+++ MATERIAL TO PROCESS +++
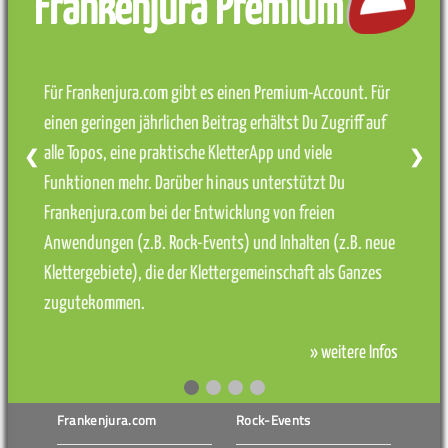
Frankenjura Premium
Für Frankenjura.com gibt es einen Premium-Account. Für
einen geringen jährlichen Beitrag erhältst Du Zugriff auf
alle Topos, eine praktische KletterApp und viele
❮
❯
Funktionen mehr. Darüber hinaus unterstützt Du
Frankenjura.com bei der Entwicklung von freien
Anwendungen (z.B. Rock-Events) und Inhalten (z.B. neue
Klettergebiete), die der Klettergemeinschaft als Ganzes
zugutekommen.
» weitere Infos
Frankenjura.com
Rock-Events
+++
= PROBLEM STATEMENT =
Turn every text line of the listing above into a Markdown table with the columns No. and Line. Number the rows, and skip blank lines and the pictures.

= SOLUTION TO THE EXERCISE =
| No. | Line |
|---|---|
| 1 | Frankenjura Premium |
| 2 | Für Frankenjura.com gibt es einen Premium-Account. Für |
| 3 | einen geringen jährlichen Beitrag erhältst Du Zugriff auf |
| 4 | alle Topos, eine praktische KletterApp und viele |
| 5 | ❮ |
| 6 | ❯ |
| 7 | Funktionen mehr. Darüber hinaus unterstützt Du |
| 8 | Frankenjura.com bei der Entwicklung von freien |
| 9 | Anwendungen (z.B. Rock-Events) und Inhalten (z.B. neue |
| 10 | Klettergebiete), die der Klettergemeinschaft als Ganzes |
| 11 | zugutekommen. |
| 12 | » weitere Infos |
| 13 | Frankenjura.com |
| 14 | Rock-Events |